We have to find 95% confidence interval for $\mu$,

$\begin{array}{l}c=0.95\\ \text{Using}\text{Table}\text{3}\text{of}\text{Appendix}\\ z_{0.95}=1.96\\ s_y=89.4\\ n=35\\ E=z_c\frac{s}{\sqrt{n}}\\ E=1.96\frac{89.4}{\sqrt{35}}\\ E=29.618\\ E\approx 29.6\end{array}$

95% confidence interval is

$\begin{array}{l}\overline{x}-E<\mu <\overline{x}+E\\ 383.6-29.6<\mu <383.6+29.6\\ 354.03<\mu <413.23\end{array}$

The 95% confidence interval for $\mu$ is (354.03, 413.23).

To determine

To find: The number of more little neck clams would be needed in a sample.

Answer to Problem 1DHGP

Solution:

The additional little neck clams needed is 272.

Explanation of Solution

Calculation:

We have, $s_y=89.6$, $n=35$, E = 10.

We have to find the sample size n,

$\begin{array}{l}c=0.95\\ \text{Using}\text{Table}\text{3}\text{of}\text{Appendix}\\ z_{0.95}=196\\ s_y=89.4\\ E=10\\ n={\left(\frac{z_{c}s}{E}\right)}^2\\ n={\left(\frac{1.96(89.4)}{10}\right)}^2\\ n=307.0\\ n\approx 307\end{array}$

The sample size needed to be 95% sure that the sample mean is within a maximal margin of error of 10 mm of the population mean length is 307.

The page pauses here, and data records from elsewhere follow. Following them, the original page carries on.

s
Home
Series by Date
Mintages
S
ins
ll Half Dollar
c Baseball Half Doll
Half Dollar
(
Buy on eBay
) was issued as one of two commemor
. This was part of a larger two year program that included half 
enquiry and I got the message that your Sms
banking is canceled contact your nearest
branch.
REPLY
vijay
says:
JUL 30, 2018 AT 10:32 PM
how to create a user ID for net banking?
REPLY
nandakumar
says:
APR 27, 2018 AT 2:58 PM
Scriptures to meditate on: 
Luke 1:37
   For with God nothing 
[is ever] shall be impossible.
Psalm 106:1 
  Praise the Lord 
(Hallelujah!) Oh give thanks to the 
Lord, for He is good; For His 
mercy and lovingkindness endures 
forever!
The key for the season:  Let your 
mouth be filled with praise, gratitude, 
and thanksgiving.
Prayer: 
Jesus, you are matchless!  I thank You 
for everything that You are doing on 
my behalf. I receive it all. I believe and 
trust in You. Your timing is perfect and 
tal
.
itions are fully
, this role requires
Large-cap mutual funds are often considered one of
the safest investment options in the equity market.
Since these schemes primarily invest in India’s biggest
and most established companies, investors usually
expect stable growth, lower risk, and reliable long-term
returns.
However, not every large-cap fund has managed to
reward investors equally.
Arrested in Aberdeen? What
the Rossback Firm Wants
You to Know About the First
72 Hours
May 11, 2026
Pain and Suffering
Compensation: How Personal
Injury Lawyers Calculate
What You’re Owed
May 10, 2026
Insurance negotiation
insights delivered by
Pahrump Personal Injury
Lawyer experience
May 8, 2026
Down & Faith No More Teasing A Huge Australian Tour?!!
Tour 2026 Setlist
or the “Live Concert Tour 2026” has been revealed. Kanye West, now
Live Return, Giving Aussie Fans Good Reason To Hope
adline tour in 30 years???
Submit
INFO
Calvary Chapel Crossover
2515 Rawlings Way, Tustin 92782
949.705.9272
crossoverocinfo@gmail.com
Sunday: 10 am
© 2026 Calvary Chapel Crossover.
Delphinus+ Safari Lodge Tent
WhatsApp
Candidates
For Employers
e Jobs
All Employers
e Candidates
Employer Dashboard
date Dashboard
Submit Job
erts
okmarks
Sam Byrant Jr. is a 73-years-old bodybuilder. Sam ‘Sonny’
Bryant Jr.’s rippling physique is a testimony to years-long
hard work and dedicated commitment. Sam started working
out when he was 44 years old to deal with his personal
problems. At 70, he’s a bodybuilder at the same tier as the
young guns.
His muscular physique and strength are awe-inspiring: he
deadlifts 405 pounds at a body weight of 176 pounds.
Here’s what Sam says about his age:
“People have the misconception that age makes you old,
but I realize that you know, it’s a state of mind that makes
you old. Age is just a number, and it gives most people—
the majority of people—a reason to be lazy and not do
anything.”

So, the additional little neck clams needed $=307-35=272$

To determine

To explain: Whether the sample measurements length and width are independent or dependent.

Answer to Problem 1DHGP

Solution: The sample measurements length and width are dependent.

Explanation of Solution

The same 35 clams were used for measures of length and width. The sample measurements length and width are dependent because as the 95% confidence interval for length increases at same level of confidence, the width is decreased.